RE: Zero to One — A Future Where Everyone Is a Creator
This English version was translated by a large language model and may not perfectly match the original Korean text.
This is a book for creators. The subtitle, in fact, would be more accurate as “Don’t compete, create,” rather than “Don’t compete, monopolize.” Monopoly is the state the author ultimately aims for, but the action he asks of the reader is creation.
And so the book is about how to create successfully. Why every company should pursue monopoly, the rule that growth happens exponentially, the age of indefinite optimism we live in, and his advice on starting a company. All of it points to a single idea: step by step, deliberately, create something that does not yet exist.
Then what thoughts can a reader draw from this book beyond its surface?
One reason I enjoy studying business is that there is much to learn from both the perspective of companies and individuals. A company is a legal person—an entity recognized by law. Because of that, lessons about companies often apply just as well to individuals. “Don’t compete, create.” To me, Thiel’s words sounded less like advice to companies and more like advice to individuals. All of us, in some sense, must become creators.
In a book I once read titled On Reading and Writing: Their Sacredness and Their Thrill, the author described the fundamental class division in a capitalist society. The most basic distinction, he argued, is not between status or wealth, but between those who create and those who use. Some people create content of their own—lectures, books, videos—and exert influence on the world. Others simply consume what is created. Most people remain users their entire lives. Becoming a creator requires considerable expertise, courage, and will.
Paradoxically, that is precisely why all of us should try to become creators. A world where everyone is a creator is an ideal. As mentioned earlier, creators and users will inevitably exist as separate groups. Yet it remains an ideal worth striving toward.
We now live in an era where the overall economic growth of nations has slowed, and wages from labor alone can no longer guarantee a decent quality of life. During Korea’s high-growth years, even a “user” could live comfortably. That is no longer the case. The recent waves of personal branding and cryptocurrency speculation are both trends born from a public awakening to this reality. The former reflects people striving to enter the ranks of creators. The latter reflects those who, unwilling to make that effort, struggle in frustration against the gap between expectation and reality.
More than ever, something that is uniquely one’s own is necessary. Growth on this small land—short on resources and territory—is slowing rapidly. Simple labor alone may soon fail to guarantee even survival. If you remain a replaceable component, you will eventually be replaced. One must consciously focus on what one does best, on what only one can do.

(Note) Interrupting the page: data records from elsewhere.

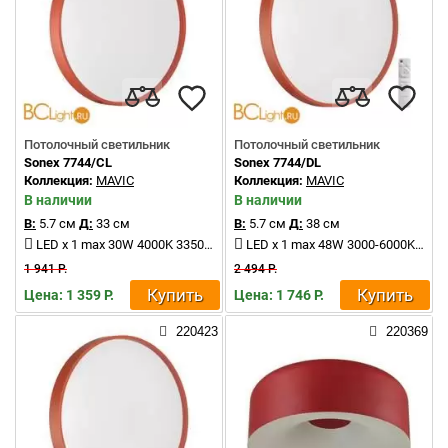
Потолочный светильник
Потолочный светильник
Sonex 7744/CL
Sonex 7744/DL
Коллекция:
MAVIC
Коллекция:
MAVIC
В наличии
В наличии
В:
5.7 см
Д:
33 см
В:
5.7 см
Д:
38 см
LED x 1 max 30W 4000K 3350Lm
LED x 1 max 48W 3000-6000K 4370Lm
1 941 Р.
2 494 Р.
Купить
Купить
Цена: 1 359 Р.
Цена: 1 746 Р.
220423
220369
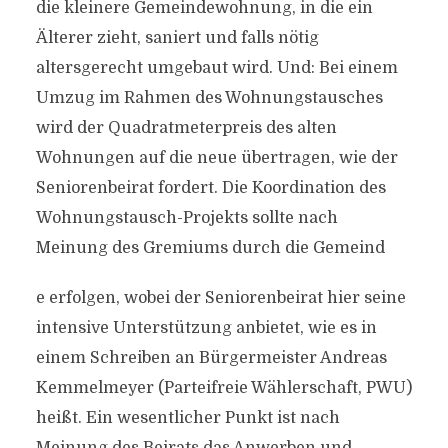
die kleinere Gemeindewohnung, in die ein
Älterer zieht, saniert und falls nötig
altersgerecht umgebaut wird. Und: Bei einem
Umzug im Rahmen des Wohnungstausches
wird der Quadratmeterpreis des alten
Wohnungen auf die neue übertragen, wie der
Seniorenbeirat fordert. Die Koordination des
Wohnungstausch-Projekts sollte nach
Meinung des Gremiums durch die Gemeind
e erfolgen, wobei der Seniorenbeirat hier seine
intensive Unterstützung anbietet, wie es in
einem Schreiben an Bürgermeister Andreas
Kemmelmeyer (Parteifreie Wählerschaft, PWU)
heißt. Ein wesentlicher Punkt ist nach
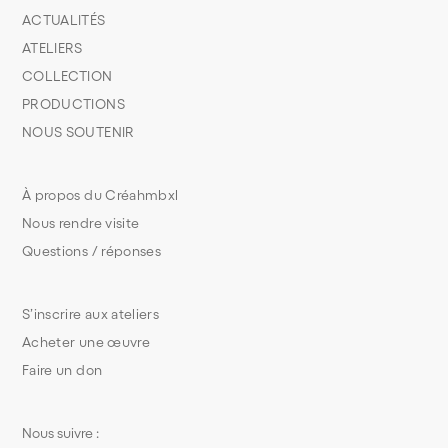
ACTUALITÉS
ATELIERS
COLLECTION
PRODUCTIONS
NOUS SOUTENIR
À propos du Créahmbxl
Nous rendre visite
Questions / réponses
S’inscrire aux ateliers
Acheter une œuvre
Faire un don
Nous suivre :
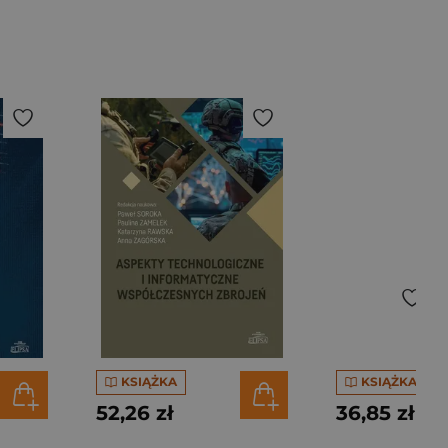
KSIĄŻKA
KSIĄŻKA
52,26 zł
36,85 zł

One of the most striking lines in the book was this: “In business, money is either very important or it is everything.” Most companies treat money as everything. A small minority treat it as merely one important goal. Turn the perspective slightly, and it becomes the same for individuals. Most people treat money as everything, while a few see it simply as a medium of exchange. Whether for companies or individuals, the direction to pursue is obvious.
Suppose everyone earned the same amount of money, and you had to do one job for the rest of your life. How many people would choose the job they currently have? Most people, in truth, work simply to make a living. They have become individuals for whom “money is everything.” Yet they still want to earn more than others. To expect different results while doing the same things as everyone else is, borrowing Einstein’s rather harsh phrase, an early symptom of insanity. If you accumulate the same credentials as everyone else and walk the same paths they did, you will simply remain in perfect competition forever—just another one of them with a different name. Ironically, those who do not chase money are often the ones who earn the most. Money is a byproduct of value. It should never become the goal itself.

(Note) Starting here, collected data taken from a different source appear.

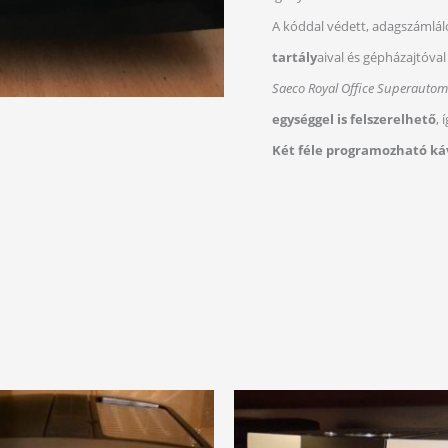
A kóddal védett, adagszámlá
tartály
aival és gépházajtóva
Saeco Royal Office Superautom
egységgel is felszerelhető
, 
Két féle programozható ká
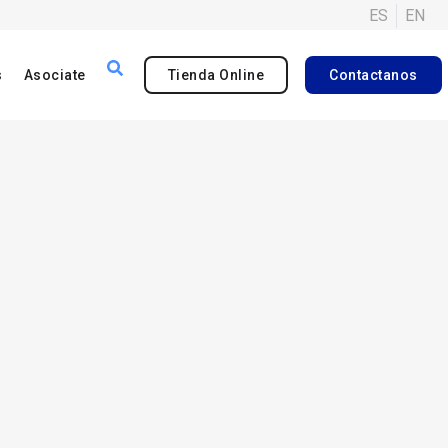
ES
EN
s
Asociate
Tienda Online
Contactanos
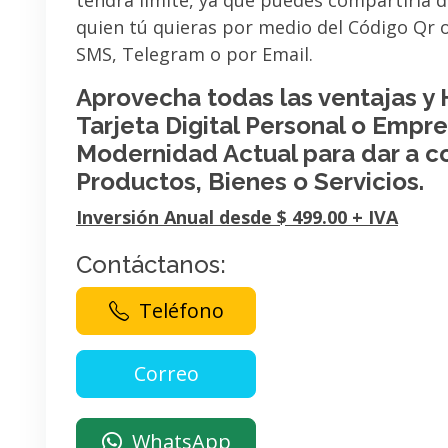
tendrá limite, ya que puedes compartirla 
quien tú quieras por medio del Código Qr
SMS, Telegram o por Email.
Aprovecha todas las ventajas y
Tarjeta Digital Personal o Empres
Modernidad Actual para dar a c
Productos, Bienes o Servicios.
Inversión Anual desde $ 499.00 + IVA
Contáctanos:
Teléfono
WhatsApp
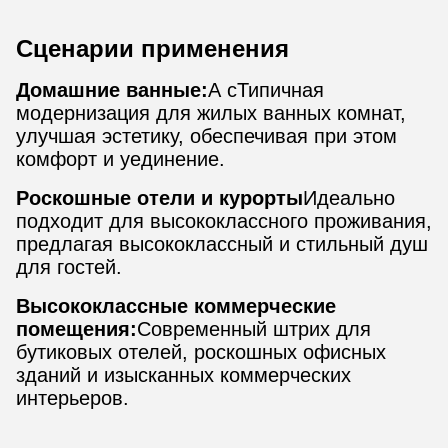
Сценарии применения
Домашние ванные:
А с
Типичная
модернизация для жилых ванных комнат,
улучшая эстетику, обеспечивая при этом
комфорт и уединение.
Роскошные отели и курорты
Идеально
подходит для высококлассного проживания,
предлагая высококлассный и стильный душ
для гостей.
Высококлассные коммерческие
помещения:
Современный штрих для
бутиковых отелей, роскошных офисных
зданий и изысканных коммерческих
интерьеров.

True to someone who has lived a life full of innovation, Thiel explains why we must create, and why we must become creators, not through emotion but through logic. For someone like me, who had only vaguely thought, “I should walk a path that has never existed before,” he offered a clear justification. As he puts it, in an age dominated by indefinite optimism, a better future does not arrive on its own. The future is something we build with our own hands. And I intend to build the future I imagine.